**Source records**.
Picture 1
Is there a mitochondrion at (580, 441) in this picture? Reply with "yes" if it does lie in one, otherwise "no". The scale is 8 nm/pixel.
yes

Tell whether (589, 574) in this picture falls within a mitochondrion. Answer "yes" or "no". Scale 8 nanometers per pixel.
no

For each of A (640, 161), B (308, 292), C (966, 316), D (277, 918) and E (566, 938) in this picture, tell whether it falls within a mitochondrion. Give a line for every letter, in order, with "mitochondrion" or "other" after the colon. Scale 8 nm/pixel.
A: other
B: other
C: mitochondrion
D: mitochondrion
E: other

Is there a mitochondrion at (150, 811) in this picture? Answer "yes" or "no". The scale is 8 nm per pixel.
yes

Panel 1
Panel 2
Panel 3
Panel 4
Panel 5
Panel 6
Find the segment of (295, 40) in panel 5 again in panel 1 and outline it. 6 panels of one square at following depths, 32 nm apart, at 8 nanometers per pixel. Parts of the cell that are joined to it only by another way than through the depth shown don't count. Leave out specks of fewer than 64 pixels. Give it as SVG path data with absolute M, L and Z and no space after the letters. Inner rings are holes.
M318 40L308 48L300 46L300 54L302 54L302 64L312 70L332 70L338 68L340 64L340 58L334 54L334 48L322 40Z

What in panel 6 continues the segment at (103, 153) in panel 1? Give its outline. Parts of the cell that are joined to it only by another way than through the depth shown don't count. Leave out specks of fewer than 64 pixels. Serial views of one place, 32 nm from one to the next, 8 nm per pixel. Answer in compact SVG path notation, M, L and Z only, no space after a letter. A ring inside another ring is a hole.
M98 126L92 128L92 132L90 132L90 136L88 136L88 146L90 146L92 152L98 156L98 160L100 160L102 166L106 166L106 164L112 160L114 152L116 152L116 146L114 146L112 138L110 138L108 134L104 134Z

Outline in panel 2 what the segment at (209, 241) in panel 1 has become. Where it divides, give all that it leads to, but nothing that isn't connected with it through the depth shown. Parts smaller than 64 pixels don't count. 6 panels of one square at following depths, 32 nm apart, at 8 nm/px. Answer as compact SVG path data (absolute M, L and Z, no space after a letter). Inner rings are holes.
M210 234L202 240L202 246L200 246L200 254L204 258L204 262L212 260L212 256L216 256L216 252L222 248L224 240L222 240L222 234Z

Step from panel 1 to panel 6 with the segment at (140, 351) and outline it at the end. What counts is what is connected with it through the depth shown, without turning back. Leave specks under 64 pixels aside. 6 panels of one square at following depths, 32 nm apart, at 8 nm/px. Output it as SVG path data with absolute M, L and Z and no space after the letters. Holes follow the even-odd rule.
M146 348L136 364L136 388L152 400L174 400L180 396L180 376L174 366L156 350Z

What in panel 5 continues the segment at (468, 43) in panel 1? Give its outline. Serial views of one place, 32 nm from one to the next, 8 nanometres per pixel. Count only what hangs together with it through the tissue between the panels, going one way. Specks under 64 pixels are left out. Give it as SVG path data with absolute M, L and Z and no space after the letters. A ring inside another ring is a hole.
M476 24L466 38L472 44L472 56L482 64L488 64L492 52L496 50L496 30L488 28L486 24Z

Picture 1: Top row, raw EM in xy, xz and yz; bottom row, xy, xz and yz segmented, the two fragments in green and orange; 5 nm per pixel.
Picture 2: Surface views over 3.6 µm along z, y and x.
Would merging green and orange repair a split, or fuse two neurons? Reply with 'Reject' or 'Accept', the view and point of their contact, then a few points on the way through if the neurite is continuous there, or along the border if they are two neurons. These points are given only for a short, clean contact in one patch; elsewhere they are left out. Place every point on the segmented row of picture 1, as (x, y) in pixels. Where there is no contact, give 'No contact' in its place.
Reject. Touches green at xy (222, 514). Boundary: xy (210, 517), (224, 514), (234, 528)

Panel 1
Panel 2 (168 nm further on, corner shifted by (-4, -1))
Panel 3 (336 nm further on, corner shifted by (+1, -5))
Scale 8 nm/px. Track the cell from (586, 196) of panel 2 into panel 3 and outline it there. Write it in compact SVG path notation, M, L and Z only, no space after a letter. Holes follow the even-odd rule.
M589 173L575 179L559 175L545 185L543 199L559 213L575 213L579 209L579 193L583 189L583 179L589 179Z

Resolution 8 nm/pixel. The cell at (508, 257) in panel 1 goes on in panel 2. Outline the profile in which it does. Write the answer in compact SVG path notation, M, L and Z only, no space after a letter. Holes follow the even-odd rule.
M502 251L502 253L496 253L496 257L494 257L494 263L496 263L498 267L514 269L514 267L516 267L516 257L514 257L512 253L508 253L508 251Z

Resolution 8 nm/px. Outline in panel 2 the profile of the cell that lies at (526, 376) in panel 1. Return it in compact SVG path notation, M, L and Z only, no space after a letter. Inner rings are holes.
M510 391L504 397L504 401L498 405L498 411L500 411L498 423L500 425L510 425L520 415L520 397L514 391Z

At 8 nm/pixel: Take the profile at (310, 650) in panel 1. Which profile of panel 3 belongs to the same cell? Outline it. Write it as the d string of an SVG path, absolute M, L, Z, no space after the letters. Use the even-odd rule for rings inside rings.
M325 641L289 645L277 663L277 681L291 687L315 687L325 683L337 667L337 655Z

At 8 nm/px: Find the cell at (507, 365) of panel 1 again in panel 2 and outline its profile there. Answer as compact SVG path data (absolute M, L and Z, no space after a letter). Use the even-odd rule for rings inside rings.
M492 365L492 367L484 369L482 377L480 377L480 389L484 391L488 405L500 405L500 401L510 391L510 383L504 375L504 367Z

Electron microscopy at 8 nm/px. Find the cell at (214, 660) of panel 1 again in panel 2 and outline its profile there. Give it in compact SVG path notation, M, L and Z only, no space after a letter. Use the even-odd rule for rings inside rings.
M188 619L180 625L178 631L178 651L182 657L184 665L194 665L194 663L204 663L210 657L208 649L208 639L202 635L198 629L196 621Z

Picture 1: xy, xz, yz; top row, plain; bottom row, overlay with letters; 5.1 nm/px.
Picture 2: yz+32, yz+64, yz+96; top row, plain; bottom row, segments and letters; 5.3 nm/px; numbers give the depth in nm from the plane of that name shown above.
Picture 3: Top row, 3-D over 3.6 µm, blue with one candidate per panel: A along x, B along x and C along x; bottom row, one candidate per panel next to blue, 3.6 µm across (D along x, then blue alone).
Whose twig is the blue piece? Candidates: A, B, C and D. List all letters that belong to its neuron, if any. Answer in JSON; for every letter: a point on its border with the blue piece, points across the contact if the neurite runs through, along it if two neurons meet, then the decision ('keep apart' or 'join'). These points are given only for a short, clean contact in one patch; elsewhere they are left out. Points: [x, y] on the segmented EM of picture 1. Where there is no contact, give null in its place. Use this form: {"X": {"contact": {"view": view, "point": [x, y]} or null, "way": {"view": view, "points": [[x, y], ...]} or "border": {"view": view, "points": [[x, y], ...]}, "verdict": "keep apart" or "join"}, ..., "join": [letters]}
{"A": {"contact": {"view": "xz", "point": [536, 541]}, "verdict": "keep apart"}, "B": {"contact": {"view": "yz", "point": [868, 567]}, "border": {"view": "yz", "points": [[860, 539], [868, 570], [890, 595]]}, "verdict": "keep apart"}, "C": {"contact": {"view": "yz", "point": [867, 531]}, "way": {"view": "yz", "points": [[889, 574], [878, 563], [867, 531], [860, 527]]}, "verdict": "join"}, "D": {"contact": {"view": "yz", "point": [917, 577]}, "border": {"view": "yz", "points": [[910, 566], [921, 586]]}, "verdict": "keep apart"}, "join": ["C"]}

**EXERCISE PROMPT**.
Reproduce the full set of records precisely.

**WRITTEN ANSWER**.
Picture 1
Is there a mitochondrion at (580, 441) in this picture? Reply with "yes" if it does lie in one, otherwise "no". The scale is 8 nm/pixel.
yes

Tell whether (589, 574) in this picture falls within a mitochondrion. Answer "yes" or "no". Scale 8 nanometers per pixel.
no

For each of A (640, 161), B (308, 292), C (966, 316), D (277, 918) and E (566, 938) in this picture, tell whether it falls within a mitochondrion. Give a line for every letter, in order, with "mitochondrion" or "other" after the colon. Scale 8 nm/pixel.
A: other
B: other
C: mitochondrion
D: mitochondrion
E: other

Is there a mitochondrion at (150, 811) in this picture? Answer "yes" or "no". The scale is 8 nm per pixel.
yes

Panel 1
Panel 2
Panel 3
Panel 4
Panel 5
Panel 6
Find the segment of (295, 40) in panel 5 again in panel 1 and outline it. 6 panels of one square at following depths, 32 nm apart, at 8 nanometers per pixel. Parts of the cell that are joined to it only by another way than through the depth shown don't count. Leave out specks of fewer than 64 pixels. Give it as SVG path data with absolute M, L and Z and no space after the letters. Inner rings are holes.
M318 40L308 48L300 46L300 54L302 54L302 64L312 70L332 70L338 68L340 64L340 58L334 54L334 48L322 40Z

What in panel 6 continues the segment at (103, 153) in panel 1? Give its outline. Parts of the cell that are joined to it only by another way than through the depth shown don't count. Leave out specks of fewer than 64 pixels. Serial views of one place, 32 nm from one to the next, 8 nm per pixel. Answer in compact SVG path notation, M, L and Z only, no space after a letter. A ring inside another ring is a hole.
M98 126L92 128L92 132L90 132L90 136L88 136L88 146L90 146L92 152L98 156L98 160L100 160L102 166L106 166L106 164L112 160L114 152L116 152L116 146L114 146L112 138L110 138L108 134L104 134Z

Outline in panel 2 what the segment at (209, 241) in panel 1 has become. Where it divides, give all that it leads to, but nothing that isn't connected with it through the depth shown. Parts smaller than 64 pixels don't count. 6 panels of one square at following depths, 32 nm apart, at 8 nm/px. Answer as compact SVG path data (absolute M, L and Z, no space after a letter). Inner rings are holes.
M210 234L202 240L202 246L200 246L200 254L204 258L204 262L212 260L212 256L216 256L216 252L222 248L224 240L222 240L222 234Z

Step from panel 1 to panel 6 with the segment at (140, 351) and outline it at the end. What counts is what is connected with it through the depth shown, without turning back. Leave specks under 64 pixels aside. 6 panels of one square at following depths, 32 nm apart, at 8 nm/px. Output it as SVG path data with absolute M, L and Z and no space after the letters. Holes follow the even-odd rule.
M146 348L136 364L136 388L152 400L174 400L180 396L180 376L174 366L156 350Z

What in panel 5 continues the segment at (468, 43) in panel 1? Give its outline. Serial views of one place, 32 nm from one to the next, 8 nanometres per pixel. Count only what hangs together with it through the tissue between the panels, going one way. Specks under 64 pixels are left out. Give it as SVG path data with absolute M, L and Z and no space after the letters. A ring inside another ring is a hole.
M476 24L466 38L472 44L472 56L482 64L488 64L492 52L496 50L496 30L488 28L486 24Z

Picture 1: Top row, raw EM in xy, xz and yz; bottom row, xy, xz and yz segmented, the two fragments in green and orange; 5 nm per pixel.
Picture 2: Surface views over 3.6 µm along z, y and x.
Would merging green and orange repair a split, or fuse two neurons? Reply with 'Reject' or 'Accept', the view and point of their contact, then a few points on the way through if the neurite is continuous there, or along the border if they are two neurons. These points are given only for a short, clean contact in one patch; elsewhere they are left out. Place every point on the segmented row of picture 1, as (x, y) in pixels. Where there is no contact, give 'No contact' in its place.
Reject. Touches green at xy (222, 514). Boundary: xy (210, 517), (224, 514), (234, 528)

Panel 1
Panel 2 (168 nm further on, corner shifted by (-4, -1))
Panel 3 (336 nm further on, corner shifted by (+1, -5))
Scale 8 nm/px. Track the cell from (586, 196) of panel 2 into panel 3 and outline it there. Write it in compact SVG path notation, M, L and Z only, no space after a letter. Holes follow the even-odd rule.
M589 173L575 179L559 175L545 185L543 199L559 213L575 213L579 209L579 193L583 189L583 179L589 179Z

Resolution 8 nm/pixel. The cell at (508, 257) in panel 1 goes on in panel 2. Outline the profile in which it does. Write the answer in compact SVG path notation, M, L and Z only, no space after a letter. Holes follow the even-odd rule.
M502 251L502 253L496 253L496 257L494 257L494 263L496 263L498 267L514 269L514 267L516 267L516 257L514 257L512 253L508 253L508 251Z

Resolution 8 nm/px. Outline in panel 2 the profile of the cell that lies at (526, 376) in panel 1. Return it in compact SVG path notation, M, L and Z only, no space after a letter. Inner rings are holes.
M510 391L504 397L504 401L498 405L498 411L500 411L498 423L500 425L510 425L520 415L520 397L514 391Z

At 8 nm/pixel: Take the profile at (310, 650) in panel 1. Which profile of panel 3 belongs to the same cell? Outline it. Write it as the d string of an SVG path, absolute M, L, Z, no space after the letters. Use the even-odd rule for rings inside rings.
M325 641L289 645L277 663L277 681L291 687L315 687L325 683L337 667L337 655Z

At 8 nm/px: Find the cell at (507, 365) of panel 1 again in panel 2 and outline its profile there. Answer as compact SVG path data (absolute M, L and Z, no space after a letter). Use the even-odd rule for rings inside rings.
M492 365L492 367L484 369L482 377L480 377L480 389L484 391L488 405L500 405L500 401L510 391L510 383L504 375L504 367Z

Electron microscopy at 8 nm/px. Find the cell at (214, 660) of panel 1 again in panel 2 and outline its profile there. Give it in compact SVG path notation, M, L and Z only, no space after a letter. Use the even-odd rule for rings inside rings.
M188 619L180 625L178 631L178 651L182 657L184 665L194 665L194 663L204 663L210 657L208 649L208 639L202 635L198 629L196 621Z

Picture 1: xy, xz, yz; top row, plain; bottom row, overlay with letters; 5.1 nm/px.
Picture 2: yz+32, yz+64, yz+96; top row, plain; bottom row, segments and letters; 5.3 nm/px; numbers give the depth in nm from the plane of that name shown above.
Picture 3: Top row, 3-D over 3.6 µm, blue with one candidate per panel: A along x, B along x and C along x; bottom row, one candidate per panel next to blue, 3.6 µm across (D along x, then blue alone).
Whose twig is the blue piece? Candidates: A, B, C and D. List all letters that belong to its neuron, if any. Answer in JSON; for every letter: a point on its border with the blue piece, points across the contact if the neurite runs through, along it if two neurons meet, then the decision ('keep apart' or 'join'). These points are given only for a short, clean contact in one patch; elsewhere they are left out. Points: [x, y] on the segmented EM of picture 1. Where there is no contact, give null in its place. Use this form: {"X": {"contact": {"view": view, "point": [x, y]} or null, "way": {"view": view, "points": [[x, y], ...]} or "border": {"view": view, "points": [[x, y], ...]}, "verdict": "keep apart" or "join"}, ..., "join": [letters]}
{"A": {"contact": {"view": "xz", "point": [536, 541]}, "verdict": "keep apart"}, "B": {"contact": {"view": "yz", "point": [868, 567]}, "border": {"view": "yz", "points": [[860, 539], [868, 570], [890, 595]]}, "verdict": "keep apart"}, "C": {"contact": {"view": "yz", "point": [867, 531]}, "way": {"view": "yz", "points": [[889, 574], [878, 563], [867, 531], [860, 527]]}, "verdict": "join"}, "D": {"contact": {"view": "yz", "point": [917, 577]}, "border": {"view": "yz", "points": [[910, 566], [921, 586]]}, "verdict": "keep apart"}, "join": ["C"]}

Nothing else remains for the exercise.